PASSAGE:
========

Re: [PATCH v1] docs: bug-bisect: rewrite to better match the other bisecting text

From: Thorsten Leemhuis
Date: Tue Aug 13 2024 - 02:37:36 EST


On 07.08.24 20:37, Jonathan Corbet wrote:
> Thorsten Leemhuis <linux@xxxxxxxxxxxxx> writes:
>
>> Rewrite the short document on bisecting kernel bugs. The new text
>> improves .config handling, brings a mention of 'git skip', and explains
>> what to do after the bisection finished -- including trying a revert to
>> verify the result. The rewrite at the same time removes the unrelated
>> and outdated section on 'Devices not appearing' and replaces some
>> sentences about bug reporting with a pointer to the document covering
>> that topic in detail.
>>
>> This overall brings the approach close to the one in the recently added
>> text Documentation/admin-guide/verify-bugs-and-bisect-regressions.rst.
>> As those two texts serve a similar purpose for different audiences,
>> mention that document in the head of this one and outline when the
>> other might be the better one to follow.
>>
>> Signed-off-by: Thorsten Leemhuis <linux@xxxxxxxxxxxxx>
>> ---
>> Documentation/admin-guide/bug-bisect.rst | 205 +++++++++++++++--------
>> MAINTAINERS | 1 +
>> 2 files changed, 135 insertions(+), 71 deletions(-)
>
> So overall this seems like a good thing to do.

Nice to hear that. :-D

> I wouldn't be me if I didn't have some comments though...:)

And I think that is right, as some of the feedback made me go "what did
I do there, Jonathan is right there". Guess that happens to all of us. :-D

>> diff --git a/Documentation/admin-guide/bug-bisect.rst b/Documentation/admin-guide/bug-bisect.rst
>> index 325c5d0ed34a0a..f4a9acab65d0f5 100644
>> --- a/Documentation/admin-guide/bug-bisect.rst
>> +++ b/Documentation/admin-guide/bug-bisect.rst
>> @@ -1,76 +1,139 @@
>
> [...]
>
>> +===============
>> +Bisecting a bug

Side note: While revisiting this I concluded that I most likely will do
a s/bug/regression/ in the title, as that seems more appropriate. But I
will leave the file name as it is to not break existing links.

>> +===============
>>
>> +This document describes how to find a change causing a kernel regression using
>> +``git bisect``.

========

INPUT DATA:

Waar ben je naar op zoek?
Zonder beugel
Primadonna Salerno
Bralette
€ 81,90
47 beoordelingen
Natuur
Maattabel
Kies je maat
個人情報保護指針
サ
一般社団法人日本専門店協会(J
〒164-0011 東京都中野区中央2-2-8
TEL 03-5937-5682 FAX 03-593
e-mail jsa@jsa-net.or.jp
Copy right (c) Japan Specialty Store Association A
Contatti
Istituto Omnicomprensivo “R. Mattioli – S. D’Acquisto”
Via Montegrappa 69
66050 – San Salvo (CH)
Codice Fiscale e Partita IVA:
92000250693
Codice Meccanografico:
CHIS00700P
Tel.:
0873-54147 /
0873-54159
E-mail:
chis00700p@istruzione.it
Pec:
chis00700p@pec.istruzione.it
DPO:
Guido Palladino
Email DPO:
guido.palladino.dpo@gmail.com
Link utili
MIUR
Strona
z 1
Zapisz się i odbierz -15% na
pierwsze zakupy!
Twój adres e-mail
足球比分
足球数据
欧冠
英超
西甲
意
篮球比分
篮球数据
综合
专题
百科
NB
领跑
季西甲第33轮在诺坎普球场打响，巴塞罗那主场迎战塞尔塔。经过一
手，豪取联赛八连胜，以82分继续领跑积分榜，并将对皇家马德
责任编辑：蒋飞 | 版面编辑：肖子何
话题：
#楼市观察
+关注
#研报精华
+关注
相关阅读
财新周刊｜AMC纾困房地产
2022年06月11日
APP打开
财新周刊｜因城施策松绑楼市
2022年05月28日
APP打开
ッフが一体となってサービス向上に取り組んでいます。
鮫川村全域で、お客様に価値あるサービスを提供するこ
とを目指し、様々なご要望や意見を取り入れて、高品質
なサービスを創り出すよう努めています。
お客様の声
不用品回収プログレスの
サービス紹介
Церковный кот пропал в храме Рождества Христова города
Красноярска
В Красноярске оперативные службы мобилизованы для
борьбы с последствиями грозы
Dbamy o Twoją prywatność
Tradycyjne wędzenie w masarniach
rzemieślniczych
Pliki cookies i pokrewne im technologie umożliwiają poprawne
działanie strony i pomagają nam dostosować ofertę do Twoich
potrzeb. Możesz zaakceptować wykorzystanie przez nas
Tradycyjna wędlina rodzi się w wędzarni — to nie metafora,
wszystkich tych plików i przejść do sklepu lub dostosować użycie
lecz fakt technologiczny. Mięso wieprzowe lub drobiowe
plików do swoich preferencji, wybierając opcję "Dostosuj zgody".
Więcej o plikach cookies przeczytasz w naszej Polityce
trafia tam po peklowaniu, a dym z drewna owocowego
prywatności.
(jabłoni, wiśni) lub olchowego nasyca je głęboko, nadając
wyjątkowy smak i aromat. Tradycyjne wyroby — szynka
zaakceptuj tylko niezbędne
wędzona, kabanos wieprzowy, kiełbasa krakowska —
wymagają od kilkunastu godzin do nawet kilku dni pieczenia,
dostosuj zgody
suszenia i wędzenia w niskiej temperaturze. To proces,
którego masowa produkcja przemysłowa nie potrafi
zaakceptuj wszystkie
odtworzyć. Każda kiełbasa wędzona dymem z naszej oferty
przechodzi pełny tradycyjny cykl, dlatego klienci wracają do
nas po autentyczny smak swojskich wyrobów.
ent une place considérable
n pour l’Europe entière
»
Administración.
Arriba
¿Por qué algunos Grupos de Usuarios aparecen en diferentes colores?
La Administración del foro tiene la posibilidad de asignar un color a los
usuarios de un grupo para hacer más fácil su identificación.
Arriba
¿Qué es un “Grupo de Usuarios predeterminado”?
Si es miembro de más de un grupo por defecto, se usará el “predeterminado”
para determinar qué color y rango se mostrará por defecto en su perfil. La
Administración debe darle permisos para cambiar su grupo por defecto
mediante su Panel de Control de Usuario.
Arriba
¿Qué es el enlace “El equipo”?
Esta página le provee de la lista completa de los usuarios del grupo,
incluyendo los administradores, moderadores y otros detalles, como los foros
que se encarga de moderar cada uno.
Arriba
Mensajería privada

========

REQUIREMENT:
Write out the passage of the patch review from "Side note: While" up to and including "break existing links.", word for word. The lines aren't needed for anything here.

WRITTEN SOLUTION:
Side note: While revisiting this I concluded that I most likely will do
a s/bug/regression/ in the title, as that seems more appropriate. But I
will leave the file name as it is to not break existing links.